Hayabusa2
Launch Date | Dec. 3, 2014 | 04:22:04 UT |
Launch Site | Tanegashima Space Center, Tanegashima, Japan |
Destinations | Asteroid Ryugu | Asteroid 1998 KY26 |
Type | Orbiter, Sample Return, Lander, Rover |
Status | Extended Mission In Progress |
Nation | Japan |
Alternate Names | 2014-076A, 40319 |
Scientific Instruments | 1. Near-infrared spectrometer (NIRS3) 2. Thermal infrared imager (TIR) 3. Multiband imager (ONC-T) 4. Laser altimeter (LIDAR) 5. Microscopic Imager (MI) 6. Separation camera (DCAM) MASCOT Lander 1. MicrOmega infrared microscope 2. Magnetometer (MAG) 3. Radiometer (MARA) 4. Wide-angle camera (CAM) |
Firsts
Hayabusa2 deployed the first rovers to operate on an asteroid.
Key Dates
Dec. 3, 2014: Launch
Dec. 3, 2015: Earth Flyby
June 27, 2018: Arrival at asteroid Ryugu
Sept. 21, 2018: Deployment of two Minerva-II1 rovers
Oct. 3, 2018: Deployment of MASCOT lander
Feb. 22, 2019: Deployment of impactor followed by touchdown to gather a sample
July 2019: Deployment of remaining rovers
Nov. 13, 2019: Spacecraft departs asteroid Ryugu
Dec. 6, 2020: Hayabusa2 delivers asteroid sample to Earth
Nov. 30, 2021: JAXA delivers a sample of asteroid Ryugu to NASA
In Depth: Hayabusa2
Hayabusa2 is a Japanese spacecraft that explored asteroid Ryugu (162173) from June 2018 to November 2019. It dispatched a series of landers and a penetrator, and it collected multiple samples from the asteroid.

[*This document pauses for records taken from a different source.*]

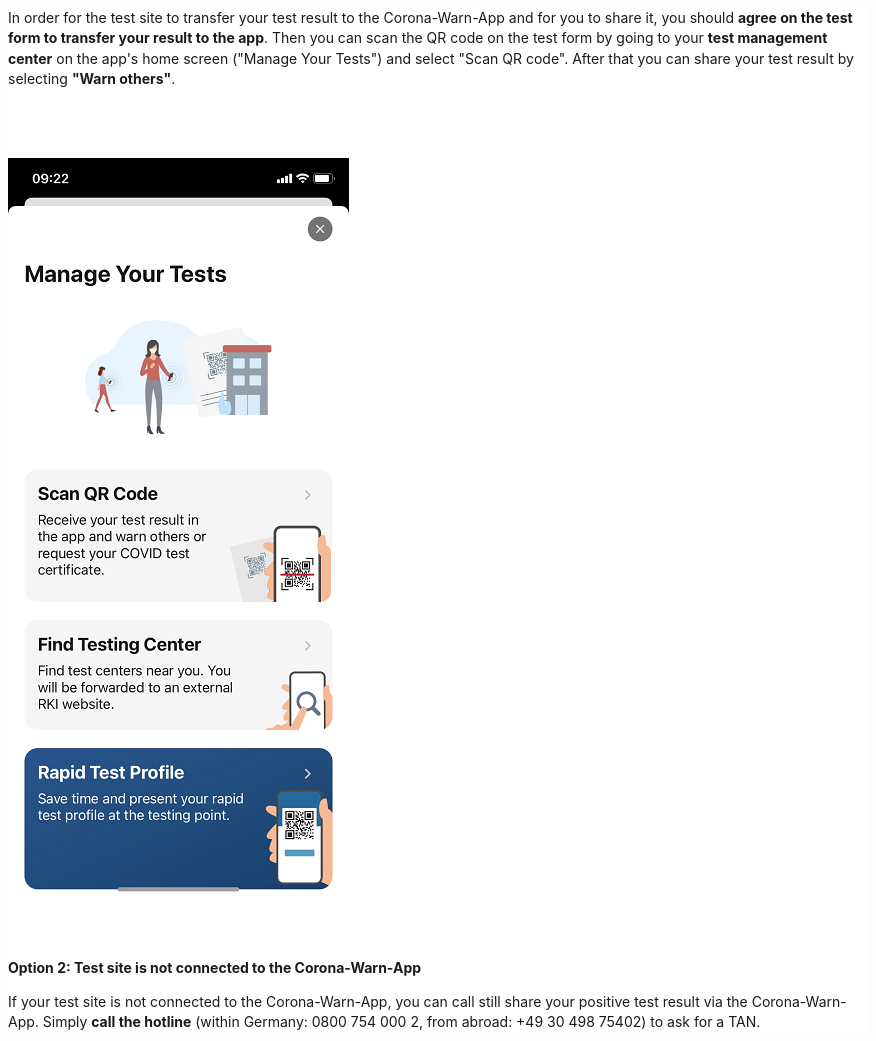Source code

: In order for the test site to transfer your test result to the Corona-Warn-App and for you to share it, you should **agree on the test form to transfer your result to the app**. Then you can scan the QR code on the test form by going to your **test management center** on the app's home screen ("Manage Your Tests") and select "Scan QR code". After that you can share your test result by selecting **"Warn others"**.
 
<br></br>
<div class="text-center"> <img src="./manage-your-tests.png" title="Test Management Center" alt="Test Management Center"  ></div>
<br></br>


**Option 2: Test site is not connected to the Corona-Warn-App**

If your test site is not connected to the Corona-Warn-App, you can call still share your positive test result via the Corona-Warn-App. Simply **call the hotline** (within Germany: 0800 754 000 2, from abroad: +49 30 498 75402) to ask for a TAN.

JAXA launched Hayabusa2 in December 2014 to collect samples from Ryugu. After arriving at the asteroid in June 2018, Hayabusa2 deployed two rovers and a small lander on the surface. Then, on Feb. 22, 2019, Hayabusa2 fired an impactor into the asteroid to create an artificial crater. This allowed the spacecraft to retrieve a sample beneath Ryugu’s surface.
On Dec. 6, 2020, Hayabusa2 delivered the asteroid sample to Earth. The spacecraft swooped by Earth to drop a landing capsule containing the asteroid sample. The capsule made a fiery entry through our planet’s atmosphere and parachuted to a soft landing inside the Woomera Range Complex in the South Australian outback. The spacecraft is now on an extended mission to a smaller asteroid, called 1998 KY26.

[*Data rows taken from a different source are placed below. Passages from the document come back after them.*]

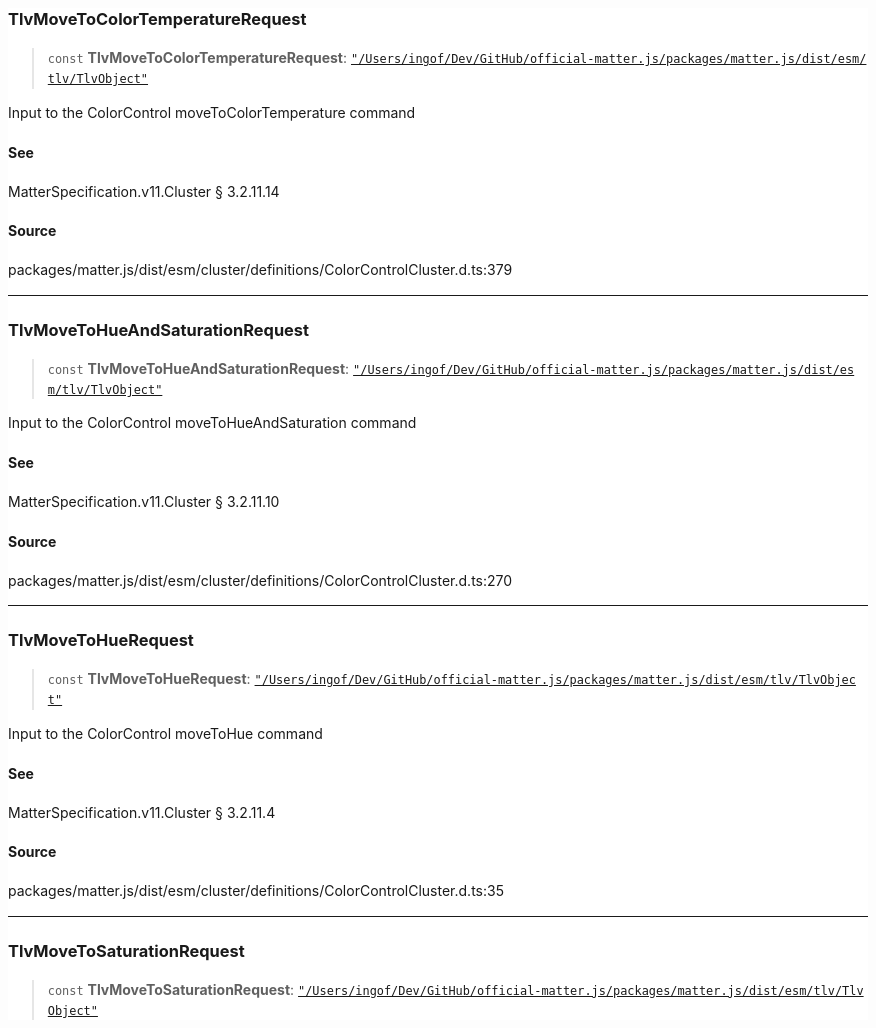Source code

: ### TlvMoveToColorTemperatureRequest

> `const` **TlvMoveToColorTemperatureRequest**: [`"/Users/ingof/Dev/GitHub/official-matter.js/packages/matter.js/dist/esm/tlv/TlvObject"`](../../../certificate/-internal-/namespaces/Users_ingof_Dev_GitHub_official-matter.js_packages_matter.js_dist_esm_tlv_TlvObject/README.md)

Input to the ColorControl moveToColorTemperature command

#### See

MatterSpecification.v11.Cluster § 3.2.11.14

#### Source

packages/matter.js/dist/esm/cluster/definitions/ColorControlCluster.d.ts:379

***

### TlvMoveToHueAndSaturationRequest

> `const` **TlvMoveToHueAndSaturationRequest**: [`"/Users/ingof/Dev/GitHub/official-matter.js/packages/matter.js/dist/esm/tlv/TlvObject"`](../../../certificate/-internal-/namespaces/Users_ingof_Dev_GitHub_official-matter.js_packages_matter.js_dist_esm_tlv_TlvObject/README.md)

Input to the ColorControl moveToHueAndSaturation command

#### See

MatterSpecification.v11.Cluster § 3.2.11.10

#### Source

packages/matter.js/dist/esm/cluster/definitions/ColorControlCluster.d.ts:270

***

### TlvMoveToHueRequest

> `const` **TlvMoveToHueRequest**: [`"/Users/ingof/Dev/GitHub/official-matter.js/packages/matter.js/dist/esm/tlv/TlvObject"`](../../../certificate/-internal-/namespaces/Users_ingof_Dev_GitHub_official-matter.js_packages_matter.js_dist_esm_tlv_TlvObject/README.md)

Input to the ColorControl moveToHue command

#### See

MatterSpecification.v11.Cluster § 3.2.11.4

#### Source

packages/matter.js/dist/esm/cluster/definitions/ColorControlCluster.d.ts:35

***

### TlvMoveToSaturationRequest

> `const` **TlvMoveToSaturationRequest**: [`"/Users/ingof/Dev/GitHub/official-matter.js/packages/matter.js/dist/esm/tlv/TlvObject"`](../../../certificate/-internal-/namespaces/Users_ingof_Dev_GitHub_official-matter.js_packages_matter.js_dist_esm_tlv_TlvObject/README.md)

The Hayabusa2 mission is similar to NASA’s OSIRIS-REx mission to asteroid Bennu.
OSIRIS-REx successfully collected a sample from Bennu in October 2020 and will bring it to Earth in 2023.
Both missions explored carbonaceous asteroids, which are thought to be the rocky building blocks of the early solar system. These asteroids could help scientists better understand how the solar system formed, and how life later emerged.
NASA and JAXA are sharing samples from each mission to give scientists everywhere as much material as possible to closely study and compare.
On Nov. 30, 2021, NASA received 23 millimeter-sized grains and 4 containers of even finer material from Ryugu – 10% of the total collected by Hayabusa2. A JAXA official and a JAXA scientist delivered the asteroid fragments to the Astromaterials Research and Exploration Science (ARES) Division at NASA’s Johnson Space Center in Houston.
"This is an exciting opportunity to amplify science return through international cooperation,” said Lori Glaze, Planetary Science Division director at NASA Headquarters. “The collaboration will help both countries get the most out of their returns and share the responsibility of sample curation independently cross-check results."
Hayabusa2 is a follow-up to Japan’s original Hayabusa mission, which was the first spacecraft to take samples from an asteroid, and was also the first mission to successfully land and take off from an asteroid. It returned samples from asteroid 25143 Itokawa to Earth on June 13, 2010.
Key Sources
- Hayabusa2 Mission website
- NSSDCA: Hayabusa2
- Siddiqi, Asif A. Beyond Earth: A Chronicle of Deep Space Exploration, 1958-2016. NASA History Program Office, 2018.